Çalışma soruları:
A) Aşağıdaki ifadeler incelenecek metinle örtüşüyor mu? Her birine evet ya da hayır diye yanıt verin ve kararı belirleyen sözcükleri metinden aynen alıntılayın.
(i) Dava konusu kurala göre vücut bütünlüğünün yitirilmesine veya ölüme bağlı tazminat davalarına asliye hukuk mahkemeleri bakar.
(ii) İdare ajanlarının görev kusurları sonucu ölüm meydana gelirse bu ajanlara karşı adli yargıda dava açılabilir.
(iii) Bu durumda idarenin sorumluluğu yalnızca Anayasa'nın 125. maddesine dayanır.
B) İncelenecek metinde "Dava konusu kuralda, her" sözcüklerinden başlayıp aşağıda "sorumluluğu Anayasa'nın 125." sözcüklerine kadar uzanan bölümün tamamını, "asliye hukuk mahkemelerinin" yerine "idare mahkemelerinin" koyarak yeniden yazın.
***** İncelenecek metin
Dava konusu kuralda, her türlü idari eylem ve işlemler ile
idarenin sorumlu olduğu diğer sebeplerin yol açtığı vücut bütünlüğünün kısmen
veya tamamen yitirilmesine yahut kişinin ölümüne bağlı maddi ve manevi
zararların tazminine ilişkin davalara asliye hukuk mahkemelerinin bakacağı
belirtilmektedir. Vücut bütünlüğünün kısmen veya tamamen yitirilmesi ya da
kişinin ölümü halleri, doğrudan idari işlem ve eylem kaynaklı olabileceği gibi;
yukarıda izahına çalışıldığı gibi idare ajanlarının görev kusurlarından
kaynaklanmış da olabilir. Bu durumda idarenin sorumluluğu Anayasa'nın 125.
maddesinin yanı sıra, 40/3 ve 129/5. maddelerine de dayanmış olacaktır. Diğer
bir deyişle, idare ajanlarının görev kusurları sonucu vücut bütünlüğünün ihlâli
ya da ölüm halleri meydana gelirse, belirtilen Anayasal kurallar karşısında
idarenin ajanlarına karşı adli yargıda dava açma imkânı olamayacak ve ancak bu
görevlileri istihdam eden idareye karşı tam yargı davası açılabilecektir.
**********
***** Toplanan malzeme
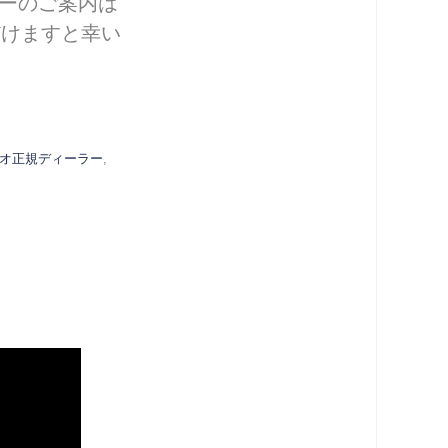
ナーのご案内は
だけますと幸い
オ正規ディーラー
,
**********
Görev yanıtları:
A)
(i) Evet: "davalara asliye hukuk mahkemelerinin bakacağı belirtilmektedir"
(ii) Hayır: "idarenin ajanlarına karşı adli yargıda dava açma imkânı olamayacak"
(iii) Hayır: "125. maddesinin yanı sıra, 40/3 ve 129/5. maddelerine de dayanmış olacaktır"

B)
Dava konusu kuralda, her türlü idari eylem ve işlemler ile
idarenin sorumlu olduğu diğer sebeplerin yol açtığı vücut bütünlüğünün kısmen
veya tamamen yitirilmesine yahut kişinin ölümüne bağlı maddi ve manevi
zararların tazminine ilişkin davalara idare mahkemelerinin bakacağı
belirtilmektedir. Vücut bütünlüğünün kısmen veya tamamen yitirilmesi ya da
kişinin ölümü halleri, doğrudan idari işlem ve eylem kaynaklı olabileceği gibi;
yukarıda izahına çalışıldığı gibi idare ajanlarının görev kusurlarından
kaynaklanmış da olabilir. Bu durumda idarenin sorumluluğu Anayasa'nın 125.